• _How to complete this task_:
List every line in the data below that contains the word "marque".

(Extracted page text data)
==================================================
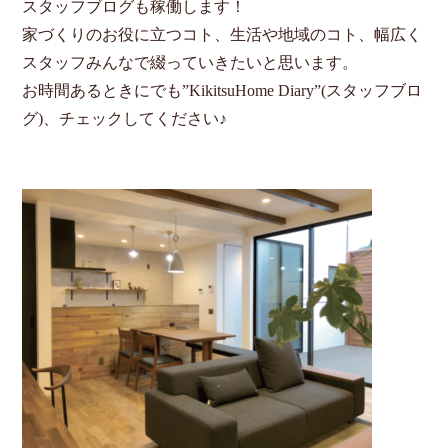
スタッフブログも稼働します！
家づくりのお役に立つコト、生活や地域のコト、幅広く
スタッフみんなで綴っていきたいと思います。
お時間あるときにでも”KikitsuHome Diary”(スタッフブロ
グ)、チェックしてください♪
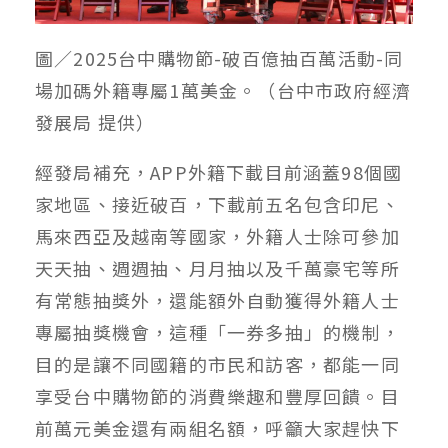
圖／2025台中購物節-破百億抽百萬活動-同
場加碼外籍專屬1萬美金。（台中市政府經濟
發展局 提供）
經發局補充，APP外籍下載目前涵蓋98個國
家地區、接近破百，下載前五名包含印尼、
馬來西亞及越南等國家，外籍人士除可參加
天天抽、週週抽、月月抽以及千萬豪宅等所
有常態抽獎外，還能額外自動獲得外籍人士
專屬抽獎機會，這種「一券多抽」的機制，
目的是讓不同國籍的市民和訪客，都能一同
享受台中購物節的消費樂趣和豐厚回饋。目
前萬元美金還有兩組名額，呼籲大家趕快下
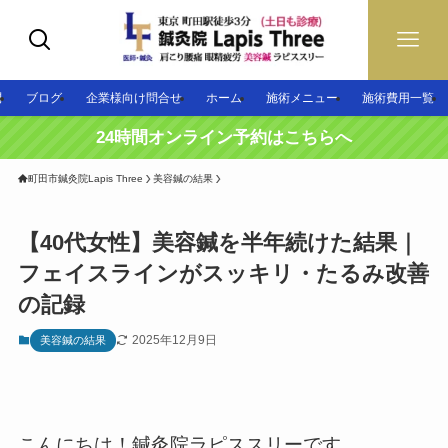
問
ブログ
企業様向け問合せ
ホーム
施術メニュー
施術費用一覧
24時間オンライン予約はこちらへ
町田市鍼灸院Lapis Three
美容鍼の結果
【40代女性】美容鍼を半年続けた結果｜
フェイスラインがスッキリ・たるみ改善
の記録
2025年12月9日
美容鍼の結果
こんにちは！鍼灸院ラピススリーです。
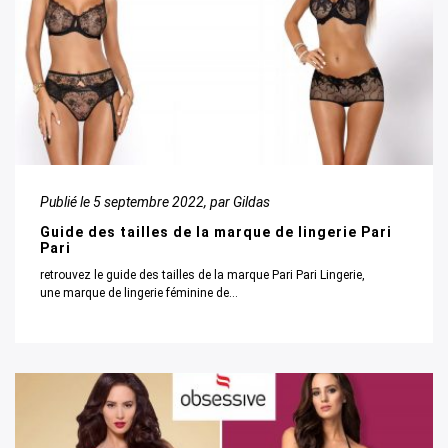
Publié le
5 septembre 2022
, par Gildas
Guide des tailles de la marque de lingerie Pari
Pari
retrouvez le guide des tailles de la marque Pari Pari Lingerie,
une marque de lingerie féminine de...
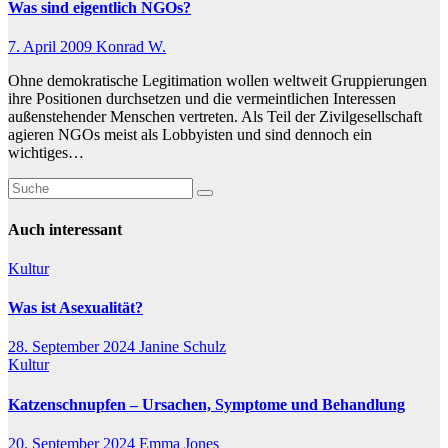
Was sind eigentlich NGOs?
7. April 2009
Konrad W.
Ohne demokratische Legitimation wollen weltweit Gruppierungen
ihre Positionen durchsetzen und die vermeintlichen Interessen
außenstehender Menschen vertreten. Als Teil der Zivilgesellschaft
agieren NGOs meist als Lobbyisten und sind dennoch ein
wichtiges…
Auch interessant
Kultur
Was ist Asexualität?
28. September 2024
Janine Schulz
Kultur
Katzenschnupfen – Ursachen, Symptome und Behandlung
20. September 2024
Emma Jones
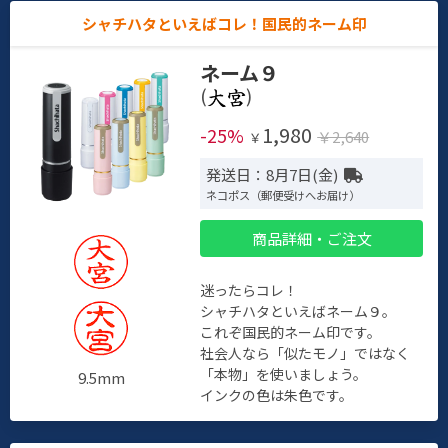
シャチハタといえばコレ！国民的ネーム印
ネーム９
(
)
1,980
-25%
￥2,640
￥
発送日：8月7日(金)
ネコポス（郵便受けへお届け）
商品詳細・ご注文
迷ったらコレ！
シャチハタといえばネーム９。
これぞ国民的ネーム印です。
社会人なら「似たモノ」ではなく
「本物」を使いましょう。
9.5mm
インクの色は朱色です。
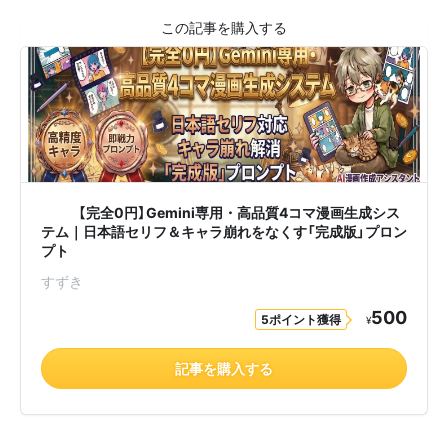
🎨✨ 【完全0円】Gemini専用・高品質4コマ漫画生成シス
テム｜日本語セリフ＆キャラ崩れをなくす「完成版」プロン
プト 🖌️📖
すずき
500
5ポイント獲得
¥
記事を購入する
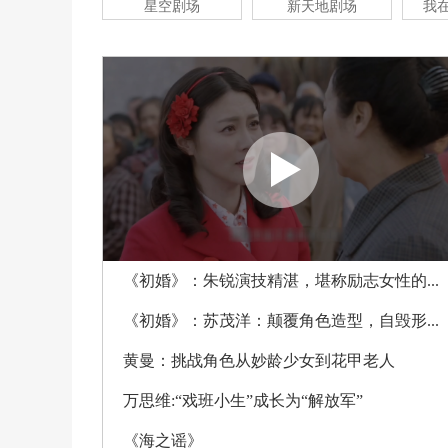
星空剧场
新天地剧场
我
《初婚》：朱锐演技精湛，堪称励志女性的...
《初婚》：苏茂洋：颠覆角色造型，自毁形...
黄曼：挑战角色从妙龄少女到花甲老人
万思维:“戏班小生”成长为“解放军”
《海之谣》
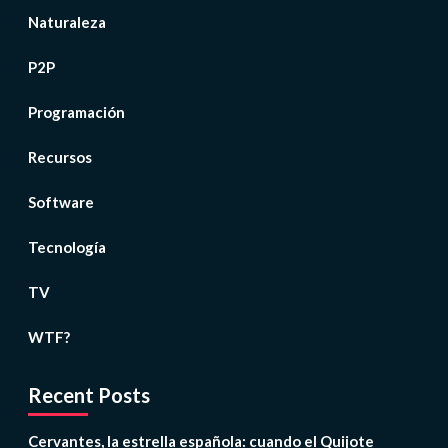
Naturaleza
P2P
Programación
Recursos
Software
Tecnología
TV
WTF?
Recent Posts
Cervantes, la estrella española: cuando el Quijote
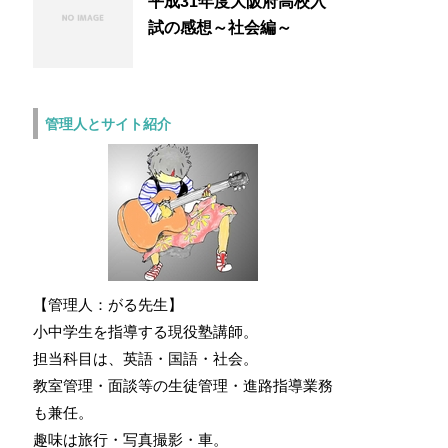
平成31年度大阪府高校入
試の感想～社会編～
管理人とサイト紹介
【管理人：がる先生】
小中学生を指導する現役塾講師。
担当科目は、英語・国語・社会。
教室管理・面談等の生徒管理・進路指導業務
も兼任。
趣味は旅行・写真撮影・車。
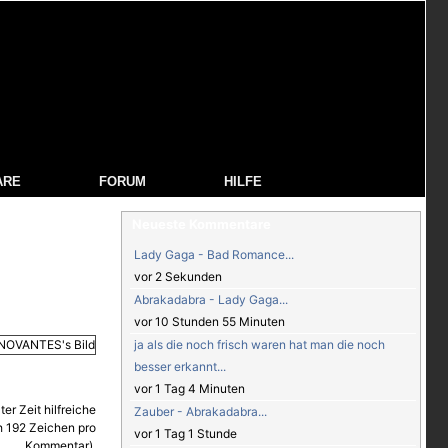
ARE
FORUM
HILFE
Neueste Kommentare
Lady Gaga - Bad Romance...
vor 2 Sekunden
Abrakadabra - Lady Gaga...
vor 10 Stunden 55 Minuten
ja als die noch frisch waren hat man die noch
besser erkannt...
vor 1 Tag 4 Minuten
Zauber - Abrakadabra...
vor 1 Tag 1 Stunde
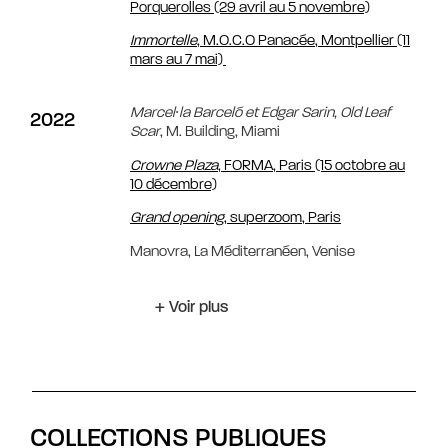
Porquerolles (29 avril au 5 novembre)
Immortelle
, M.O.C.O Panacée, Montpellier (11
mars au 7 mai)
Marcel∙la Barceló et Edgar Sarin, Old Leaf
2022
Scar
, M. Building, Miami
Crowne Plaza
, FORMA, Paris (15 octobre au
10 décembre)
Grand opening
, superzoom, Paris
Manovra, La Méditerranéen, Venise
+ Voir plus
COLLECTIONS PUBLIQUES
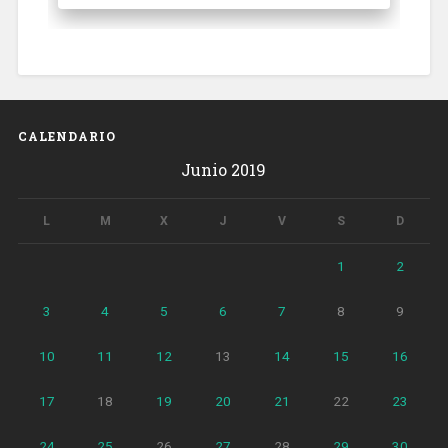
CALENDARIO
Junio 2019
L
M
X
J
V
S
D
1
2
3
4
5
6
7
8
9
10
11
12
13
14
15
16
17
18
19
20
21
22
23
24
25
26
27
28
29
30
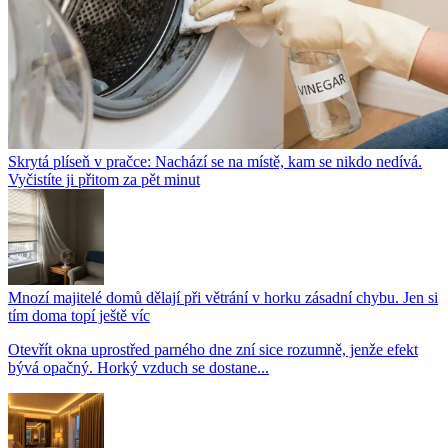
Skrytá plíseň v pračce: Nachází se na místě, kam se nikdo nedívá.
Vyčistíte ji přitom za pět minut
Mnozí majitelé domů dělají při větrání v horku zásadní chybu. Jen si
tím doma topí ještě víc
Otevřít okna uprostřed parného dne zní sice rozumně, jenže efekt
bývá opačný. Horký vzduch se dostane...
==================================================
• _Answer for this exercise_:
Guide des tailles de la marque de lingerie Pari
retrouvez le guide des tailles de la marque Pari Pari Lingerie,
une marque de lingerie féminine de...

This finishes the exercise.